MW: Are you friends with your models?

ANNIE: Absolutely. I have pretty good relationships with them. I remain friends with all the girls.

MW: You have something going on in Arlington?

ANNIE: I was a recipient of an Arlington County grant, and my proposal was to continue working on this “Biological Men” series. It’s for their ’94 Visual Artist Grants. So, it’s a group show [at the Eclipse Arts Center on North Fairfax Drive].

MW: You were awarded a grant for this work.

ANNIE: Right.

MW: From Virginia. It’s so hard to believe.

ANNIE: It’s incredibly hard to believe!

MW: What went wrong with the Virginia system there, I wonder? Maybe they think you’re taking pictures of real women.

ANNIE: As I understood it, there was a little opposition, but I guess they thought I was worthy, based on my body of work.

MW: Well, these are serious portraits. But even so, look what happened with Mapplethorpe. I sometimes wonder if it shouldn’t be the responsibility of private donors to cultivate the arts in this country.

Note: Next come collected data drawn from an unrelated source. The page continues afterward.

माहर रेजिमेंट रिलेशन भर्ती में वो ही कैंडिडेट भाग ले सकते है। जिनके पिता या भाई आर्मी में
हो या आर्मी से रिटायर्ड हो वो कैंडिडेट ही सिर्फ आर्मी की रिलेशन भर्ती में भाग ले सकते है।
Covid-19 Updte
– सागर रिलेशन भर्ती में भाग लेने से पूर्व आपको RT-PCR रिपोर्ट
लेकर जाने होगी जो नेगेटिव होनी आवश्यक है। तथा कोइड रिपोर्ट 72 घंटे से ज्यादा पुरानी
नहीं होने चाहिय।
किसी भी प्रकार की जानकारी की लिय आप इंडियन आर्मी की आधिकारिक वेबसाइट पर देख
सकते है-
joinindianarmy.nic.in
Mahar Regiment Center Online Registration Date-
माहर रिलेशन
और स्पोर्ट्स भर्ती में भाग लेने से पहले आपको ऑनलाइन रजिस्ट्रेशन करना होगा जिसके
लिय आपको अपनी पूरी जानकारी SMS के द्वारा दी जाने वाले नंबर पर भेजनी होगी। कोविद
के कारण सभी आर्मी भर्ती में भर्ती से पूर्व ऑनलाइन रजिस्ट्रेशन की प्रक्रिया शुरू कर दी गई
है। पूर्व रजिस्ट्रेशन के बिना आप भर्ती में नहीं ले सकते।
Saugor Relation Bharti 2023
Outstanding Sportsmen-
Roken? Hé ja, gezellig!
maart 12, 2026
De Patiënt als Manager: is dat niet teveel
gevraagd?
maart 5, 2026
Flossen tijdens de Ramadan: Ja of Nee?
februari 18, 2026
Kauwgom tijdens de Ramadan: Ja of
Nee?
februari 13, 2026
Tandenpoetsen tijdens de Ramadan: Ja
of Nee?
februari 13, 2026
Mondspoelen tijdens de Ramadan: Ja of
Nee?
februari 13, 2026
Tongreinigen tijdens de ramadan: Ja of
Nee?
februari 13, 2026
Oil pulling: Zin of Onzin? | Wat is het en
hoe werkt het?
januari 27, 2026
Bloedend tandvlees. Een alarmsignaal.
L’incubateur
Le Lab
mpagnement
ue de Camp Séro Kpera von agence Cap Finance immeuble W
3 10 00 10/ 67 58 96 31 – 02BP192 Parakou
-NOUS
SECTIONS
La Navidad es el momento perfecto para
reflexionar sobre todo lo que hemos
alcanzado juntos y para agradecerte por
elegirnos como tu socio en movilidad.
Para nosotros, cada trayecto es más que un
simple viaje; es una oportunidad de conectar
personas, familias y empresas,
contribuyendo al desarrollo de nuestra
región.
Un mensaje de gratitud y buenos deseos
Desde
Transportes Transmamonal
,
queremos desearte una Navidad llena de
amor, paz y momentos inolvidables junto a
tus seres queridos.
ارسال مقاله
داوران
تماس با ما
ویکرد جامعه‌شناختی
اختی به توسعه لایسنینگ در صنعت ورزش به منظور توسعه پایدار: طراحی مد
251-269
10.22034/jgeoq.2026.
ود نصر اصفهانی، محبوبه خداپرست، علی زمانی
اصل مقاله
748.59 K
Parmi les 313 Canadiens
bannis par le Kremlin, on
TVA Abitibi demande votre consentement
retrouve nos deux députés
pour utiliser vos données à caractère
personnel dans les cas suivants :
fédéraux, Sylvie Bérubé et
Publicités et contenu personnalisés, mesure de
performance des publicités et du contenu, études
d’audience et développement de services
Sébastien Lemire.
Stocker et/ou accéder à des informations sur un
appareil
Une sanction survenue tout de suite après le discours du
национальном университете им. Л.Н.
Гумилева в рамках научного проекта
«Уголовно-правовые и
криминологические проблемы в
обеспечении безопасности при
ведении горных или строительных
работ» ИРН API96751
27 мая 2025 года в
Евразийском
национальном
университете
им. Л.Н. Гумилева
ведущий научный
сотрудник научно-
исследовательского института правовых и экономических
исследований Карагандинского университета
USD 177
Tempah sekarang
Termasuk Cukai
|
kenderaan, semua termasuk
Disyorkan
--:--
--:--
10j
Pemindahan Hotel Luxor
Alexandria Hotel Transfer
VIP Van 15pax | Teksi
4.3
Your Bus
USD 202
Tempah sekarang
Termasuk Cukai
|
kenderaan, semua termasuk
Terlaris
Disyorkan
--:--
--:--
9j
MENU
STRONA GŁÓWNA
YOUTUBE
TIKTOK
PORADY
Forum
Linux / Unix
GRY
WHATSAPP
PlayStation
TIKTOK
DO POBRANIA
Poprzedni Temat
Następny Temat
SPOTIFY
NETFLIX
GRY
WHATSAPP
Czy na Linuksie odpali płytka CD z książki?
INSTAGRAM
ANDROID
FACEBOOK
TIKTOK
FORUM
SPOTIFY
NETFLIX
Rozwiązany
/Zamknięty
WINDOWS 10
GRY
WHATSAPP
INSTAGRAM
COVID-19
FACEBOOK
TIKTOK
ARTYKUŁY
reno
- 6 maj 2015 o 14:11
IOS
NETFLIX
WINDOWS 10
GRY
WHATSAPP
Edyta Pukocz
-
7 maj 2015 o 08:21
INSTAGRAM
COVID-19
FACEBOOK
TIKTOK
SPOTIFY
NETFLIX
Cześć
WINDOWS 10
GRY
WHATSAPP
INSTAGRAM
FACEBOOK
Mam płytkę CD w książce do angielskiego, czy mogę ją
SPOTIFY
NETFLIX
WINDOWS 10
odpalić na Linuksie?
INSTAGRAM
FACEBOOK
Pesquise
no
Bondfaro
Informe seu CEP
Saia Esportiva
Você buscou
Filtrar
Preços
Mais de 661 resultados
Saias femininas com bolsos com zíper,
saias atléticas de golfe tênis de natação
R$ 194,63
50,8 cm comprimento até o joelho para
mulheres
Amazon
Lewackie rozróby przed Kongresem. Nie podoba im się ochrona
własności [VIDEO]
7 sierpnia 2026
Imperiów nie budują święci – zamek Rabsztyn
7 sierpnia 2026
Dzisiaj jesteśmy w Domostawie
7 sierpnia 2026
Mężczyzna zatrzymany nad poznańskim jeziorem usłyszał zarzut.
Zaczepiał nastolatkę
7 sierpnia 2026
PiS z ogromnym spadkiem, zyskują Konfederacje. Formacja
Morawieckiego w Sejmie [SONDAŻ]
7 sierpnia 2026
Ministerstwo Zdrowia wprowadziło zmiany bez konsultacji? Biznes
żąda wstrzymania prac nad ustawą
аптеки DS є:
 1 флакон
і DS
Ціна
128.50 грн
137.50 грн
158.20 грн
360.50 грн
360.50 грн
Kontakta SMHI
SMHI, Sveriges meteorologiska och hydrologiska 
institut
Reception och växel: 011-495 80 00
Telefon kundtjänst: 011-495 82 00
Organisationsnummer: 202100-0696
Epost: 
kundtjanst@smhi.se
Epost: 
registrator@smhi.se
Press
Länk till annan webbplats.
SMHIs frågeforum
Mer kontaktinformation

ANNIE: I think that if it were totally reliant on private donors, there wouldn’t be enough money for everyone. I think it is the responsibility of the public to help fund the arts. Otherwise, they’ll just die off. But look at the times when artists had patrons. And that’s how they made their livings. They made their art, and their patrons paid for them to live and to eat. It doesn’t happen anymore. People have decided to put their money elsewhere these days.

MW: Do you ever lie awake at night for endless hours thinking what if we are slowly drifting towards an artless society?

ANNIE: I haven’t laid up late at night thinking about it, but I do think about it. Receiving a grant is a gift to me. And I really appreciate it when they come. Nobody’s entitled to it. And if the grant-giving group thinks you’re worth it, that’s great. But it will be a tragedy if the grants dry up.

MW: Back on the subject of gays or lesbians. Do you feel accepted by the community as a straight woman?

ANNIE: I feel as though I’ve been very welcomed and accepted fully. I don’t have to prove anything to “the girls.” I think they appreciate me for who I am.

MW: Incidentally, why do you call them “the girls”?

ANNIE: I think it’s kind of a flattering term for them. They are like girls. They gossip like girls. They talk like girls. They dress up like girls. Every part of the feminine personality is there.

MW: What do you think your work has taught people?

ANNIE: It goes back to the feminism issue. Is it the photograph that makes the image feminine, or does it have to be the woman herself? My photographs are about the man being feminine.